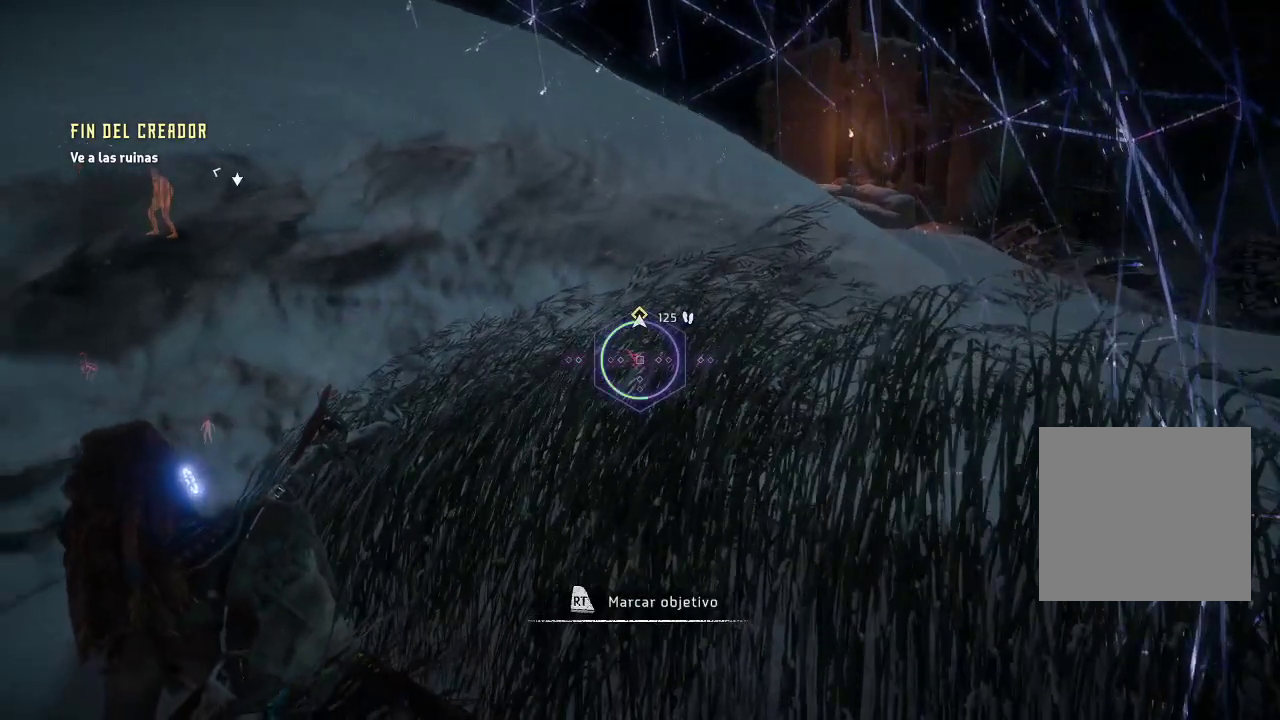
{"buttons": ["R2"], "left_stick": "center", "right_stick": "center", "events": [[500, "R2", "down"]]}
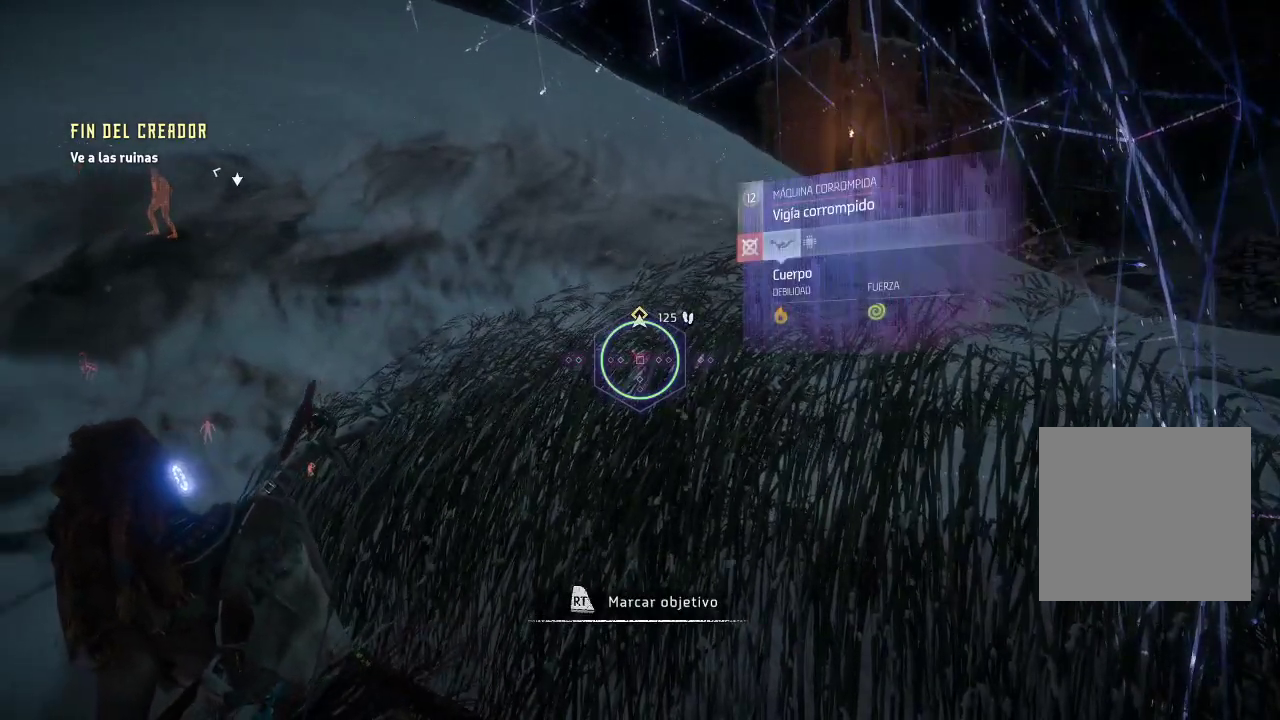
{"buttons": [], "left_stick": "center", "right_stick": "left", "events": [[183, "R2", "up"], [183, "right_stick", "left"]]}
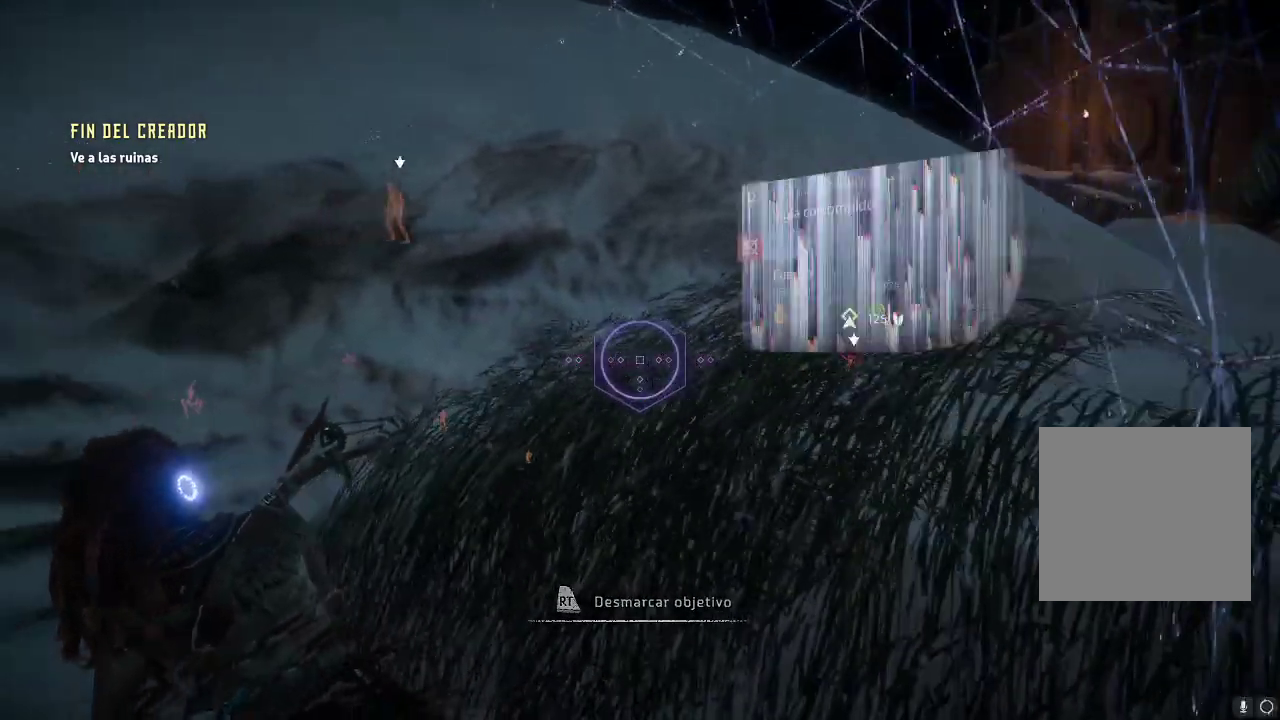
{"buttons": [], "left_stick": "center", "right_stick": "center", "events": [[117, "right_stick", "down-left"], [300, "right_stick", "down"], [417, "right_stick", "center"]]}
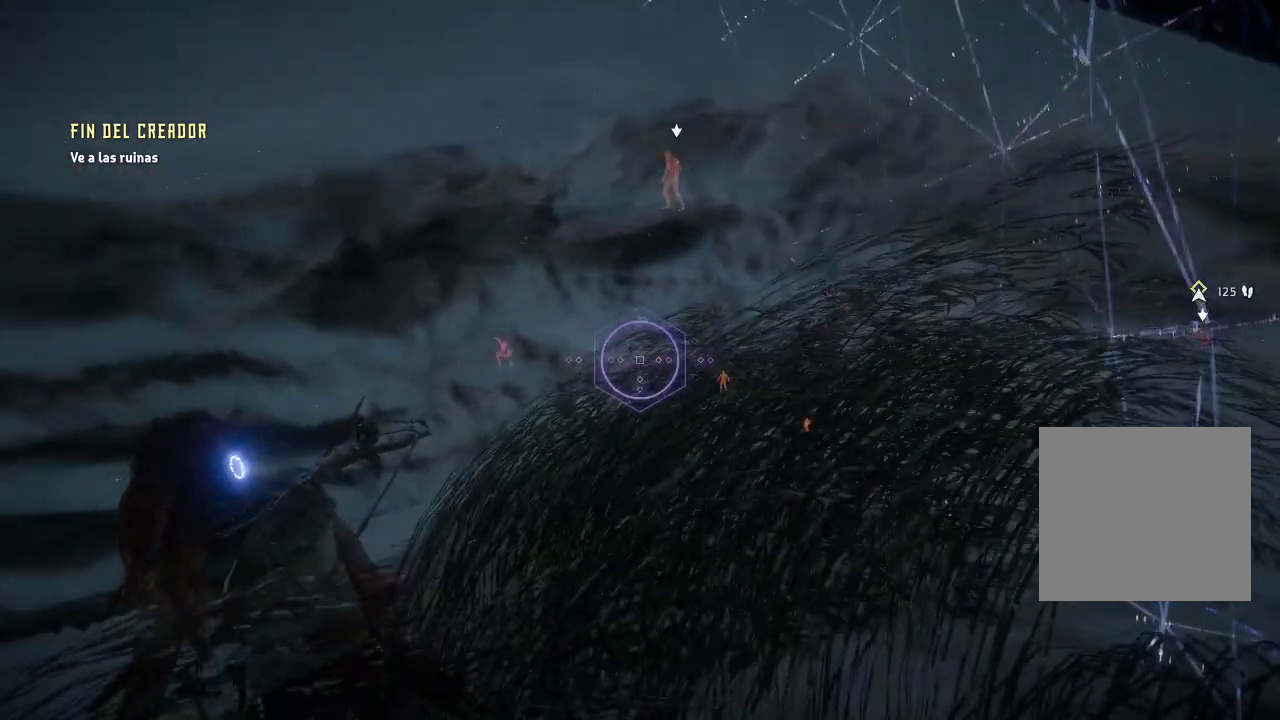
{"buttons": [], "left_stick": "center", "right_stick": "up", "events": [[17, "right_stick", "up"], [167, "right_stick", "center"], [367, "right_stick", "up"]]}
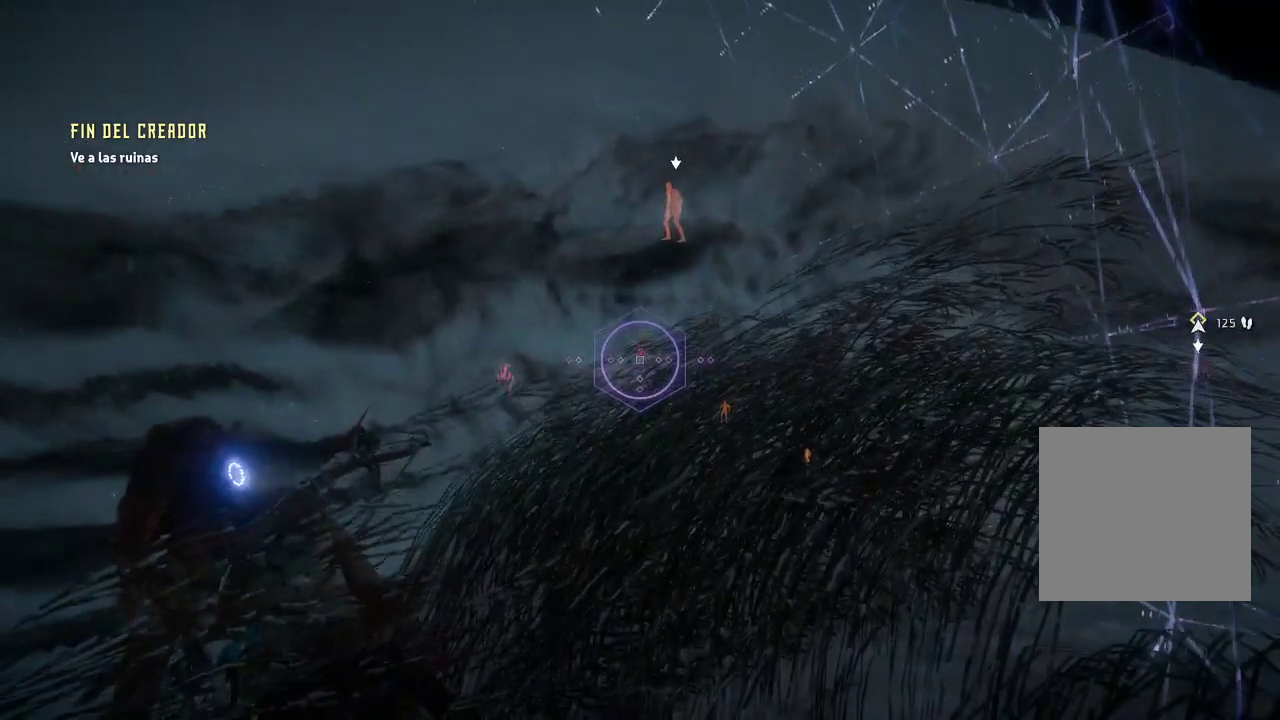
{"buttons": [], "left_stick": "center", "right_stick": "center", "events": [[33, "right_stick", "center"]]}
- - -
→ **Activity**
Read through the entries, then copy every line where the string "down" is found.

→ **Completed exercise**
{"buttons": ["R2"], "left_stick": "center", "right_stick": "center", "events": [[500, "R2", "down"]]}
{"buttons": [], "left_stick": "center", "right_stick": "center", "events": [[117, "right_stick", "down-left"], [300, "right_stick", "down"], [417, "right_stick", "center"]]}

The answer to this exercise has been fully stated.